The artwork uses simple lines for the runner’s body and a circle for the head.
“This is the 21st century and I have nothing against figurative work, but for my work I want to use the most modern means, the most modern materials, the most modern look,” Kornfeld said as he pointed to the new Student Recreation Center.
“Look at this building, it is as high tech as we can build and I think our art should reflect who we are today, not who we were in the past. I wanted it to look industrial. You can see the welds,” Kornfeld said. “I don’t want it to look highly refined. I want it to look industrial. I want it to look modern materials, modern means. That’s the look,” Kornfeld said.
The sculpture was commissioned for $65,000 in a collaborative effort among Art Spaces Inc., ISU’s Permanent Art Collection and the university’s Office of Facilities Management.
The sculpture appears to jog in front of the new $21.7 million recreation center that will be dedicated Friday and officially open to students on July 13.
Kornfeld, 54, teaches art at the Cambridge Center for Adult Education in Cambridge, Mass. His design was selected from among 72 artists from 22 states.
“We gave the artists no direction,” said John Lustig, curator of ISU Permanent Art Collection. “We invited them down in the middle of the winter and spent time with each artist. Doug really embraced it and got the vibe of what was going on” for the site-specific project.
“I think that this sculpture is truly a great partnership … between the content of the artwork and the content of the space,” Lustig said.
The sculpture, Lustig said, will “serve as a symbol and be a photo opportunity for many. It will certainly identify the building and serve as a meeting place, to meet ‘down by the runner’ for many on campus.”
It is Kornfeld’s first public artwork in the Midwest. He also has public artwork in Denver; Lincoln, Mass.; St. Petersburg, Fla.; New Haven, Conn.; and Golden, Colo.
The stainless steel framework of the sculpture weighs about 2,300 pounds, said Betsy Wilkinson, a Terre Haute structural engineer who ensured Kornfeld’s design would function as a freestanding sculpture.
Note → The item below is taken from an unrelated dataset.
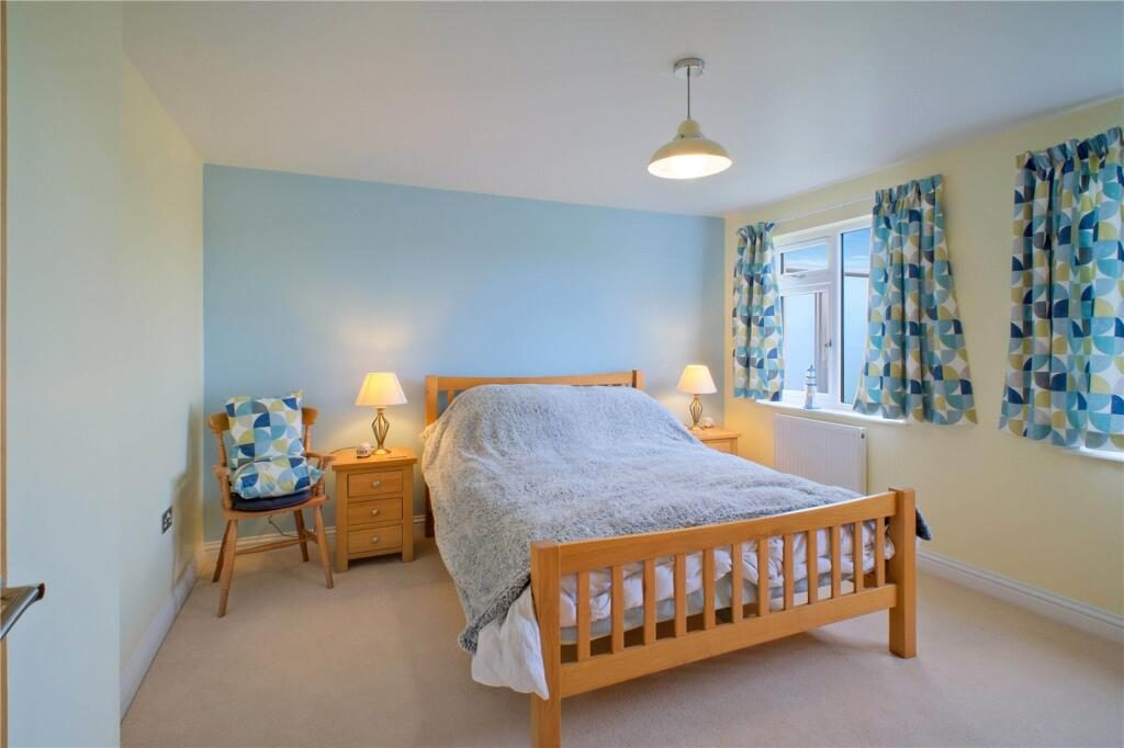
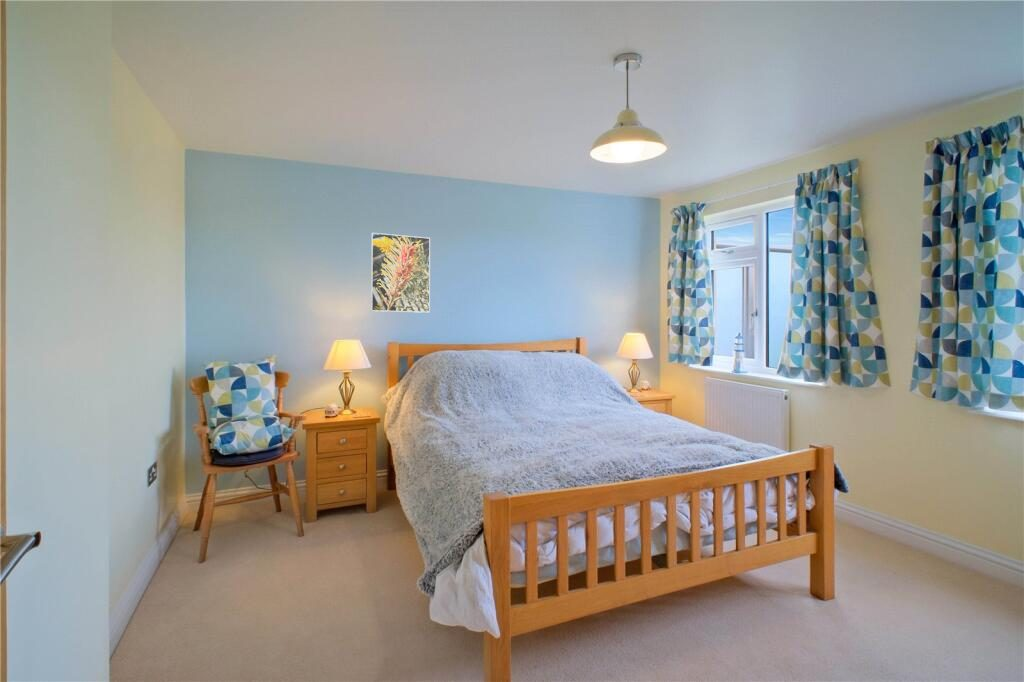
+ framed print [370,232,431,314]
Northern Manufacturing Inc., an Oak Harbor, Ohio, firm, did the precision fabrication of the stainless steel, formed into four-sided sections about 1/8 inch thick at the top, widening to about 3/8 inch thick at the bottom. The sections form the body, arms and legs of the runner.
Glass beads were used to blast a matte finish onto the steel. The concrete base for the sculpture is 7 feet long, 3 feet wide and 4 feet deep, with steel reinforcement bars and 12 stainless steel anchor bolts.
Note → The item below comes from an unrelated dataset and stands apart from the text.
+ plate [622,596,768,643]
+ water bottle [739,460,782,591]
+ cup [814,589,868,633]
The idea for a runner came from inside the new student recreation center, the artist said.
“I wanted it to look good inside as well as outside. I knew it had to be something athletic, it had to be something dynamic and had to be something that everybody could relate to,” Kornfeld said. “Even if you are not a super athlete, everybody runs, if nothing else, when you are late for class. …
“When you see its final position, it’s not centered in the windows,” Kornfeld said before the sculpture was erected. “It’s off-center. So from the inside, you will look up when you are in the swimming pool and it will look like something that is rushing by, especially when you catch it in the corner of your eye. You will do a double take, ’oh, did it move?’”
One important aspect of the design is a ground-level light fixture. As a person walks in front of the sculpture during the evening, the light will project that person’s outline on the side of the wall of the building. “You will see this generic symbol, this icon, then have the individual students, faculty and visitors who are unique, so you will have the symbol versus the uniqueness of the individual,” Kornfeld said.